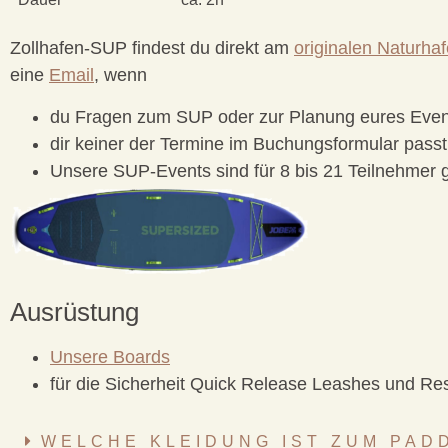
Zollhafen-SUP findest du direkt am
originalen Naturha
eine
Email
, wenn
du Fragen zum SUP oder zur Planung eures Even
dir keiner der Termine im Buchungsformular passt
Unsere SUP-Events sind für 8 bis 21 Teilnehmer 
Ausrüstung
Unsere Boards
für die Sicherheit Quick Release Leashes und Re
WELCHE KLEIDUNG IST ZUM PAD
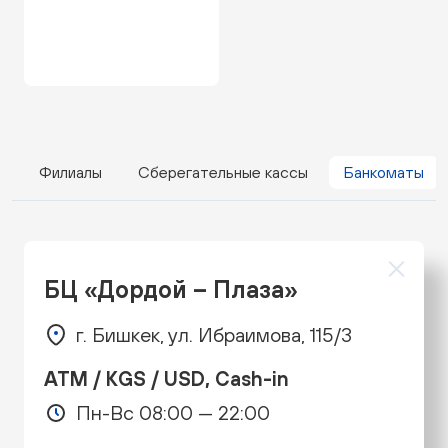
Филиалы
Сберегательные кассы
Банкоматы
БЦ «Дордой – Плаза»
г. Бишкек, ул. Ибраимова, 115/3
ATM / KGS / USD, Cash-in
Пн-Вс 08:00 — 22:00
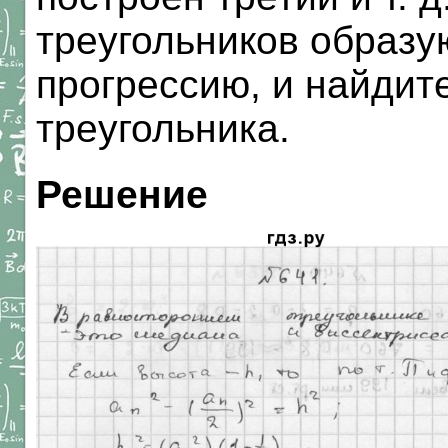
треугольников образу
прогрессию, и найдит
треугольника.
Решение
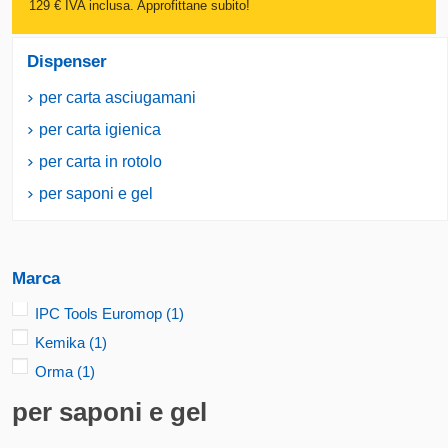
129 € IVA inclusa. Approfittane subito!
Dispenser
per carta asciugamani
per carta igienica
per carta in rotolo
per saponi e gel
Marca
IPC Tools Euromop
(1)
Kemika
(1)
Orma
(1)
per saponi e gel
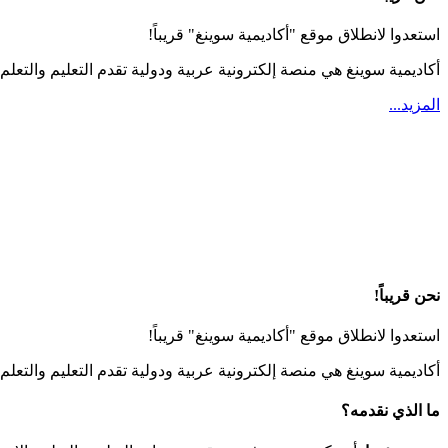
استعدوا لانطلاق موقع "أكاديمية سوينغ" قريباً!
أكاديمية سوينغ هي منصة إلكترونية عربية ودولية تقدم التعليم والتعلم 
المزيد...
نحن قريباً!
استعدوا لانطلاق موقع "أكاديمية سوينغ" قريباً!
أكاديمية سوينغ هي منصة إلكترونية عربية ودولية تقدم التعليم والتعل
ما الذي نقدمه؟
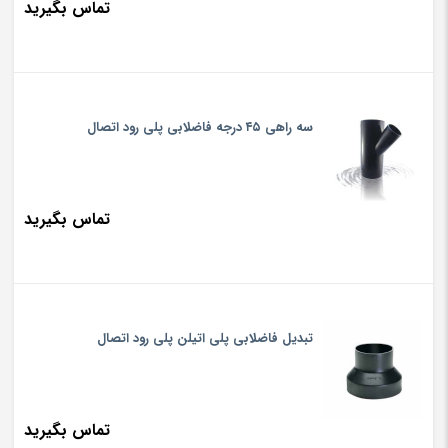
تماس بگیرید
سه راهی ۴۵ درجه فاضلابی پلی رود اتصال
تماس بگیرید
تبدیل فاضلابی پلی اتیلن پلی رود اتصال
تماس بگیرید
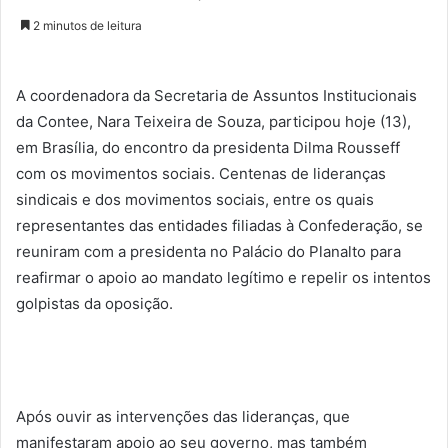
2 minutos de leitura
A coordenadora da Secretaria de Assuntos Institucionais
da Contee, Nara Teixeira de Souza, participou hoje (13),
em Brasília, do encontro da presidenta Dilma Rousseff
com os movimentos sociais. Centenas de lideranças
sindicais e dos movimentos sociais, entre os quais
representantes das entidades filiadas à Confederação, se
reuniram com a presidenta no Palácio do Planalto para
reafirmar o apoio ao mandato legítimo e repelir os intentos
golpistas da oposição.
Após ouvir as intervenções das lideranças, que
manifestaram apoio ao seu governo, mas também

■ ■ ■ ■ ■

■ Exercise prompt
Only exact copies are wanted here. Write out the lines from the one containing "originalen Naturha" through the end of the material and no others, omitting all pictures.

■ Task result
originalen Naturha
eine
Email
, wenn
du Fragen zum SUP oder zur Planung eures Even
dir keiner der Termine im Buchungsformular passt
Unsere SUP-Events sind für 8 bis 21 Teilnehmer 
Ausrüstung
Unsere Boards
für die Sicherheit Quick Release Leashes und Re
WELCHE KLEIDUNG IST ZUM PAD
Филиалы
Сберегательные кассы
Банкоматы
БЦ «Дордой – Плаза»
г. Бишкек, ул. Ибраимова, 115/3
ATM / KGS / USD, Cash-in
Пн-Вс 08:00 — 22:00
треугольников образу
прогрессию, и найдит
треугольника.
Решение
129 € IVA inclusa. Approfittane subito!
Dispenser
per carta asciugamani
per carta igienica
per carta in rotolo
per saponi e gel
Marca
IPC Tools Euromop
(1)
Kemika
(1)
Orma
(1)
per saponi e gel
استعدوا لانطلاق موقع "أكاديمية سوينغ" قريباً!
أكاديمية سوينغ هي منصة إلكترونية عربية ودولية تقدم التعليم والتعلم 
المزيد...
نحن قريباً!
استعدوا لانطلاق موقع "أكاديمية سوينغ" قريباً!
أكاديمية سوينغ هي منصة إلكترونية عربية ودولية تقدم التعليم والتعل
ما الذي نقدمه؟
تماس بگیرید
سه راهی ۴۵ درجه فاضلابی پلی رود اتصال
تماس بگیرید
تبدیل فاضلابی پلی اتیلن پلی رود اتصال
تماس بگیرید
2 minutos de leitura
A coordenadora da Secretaria de Assuntos Institucionais
da Contee, Nara Teixeira de Souza, participou hoje (13),
em Brasília, do encontro da presidenta Dilma Rousseff
com os movimentos sociais. Centenas de lideranças
sindicais e dos movimentos sociais, entre os quais
representantes das entidades filiadas à Confederação, se
reuniram com a presidenta no Palácio do Planalto para
reafirmar o apoio ao mandato legítimo e repelir os intentos
golpistas da oposição.
Após ouvir as intervenções das lideranças, que
manifestaram apoio ao seu governo, mas também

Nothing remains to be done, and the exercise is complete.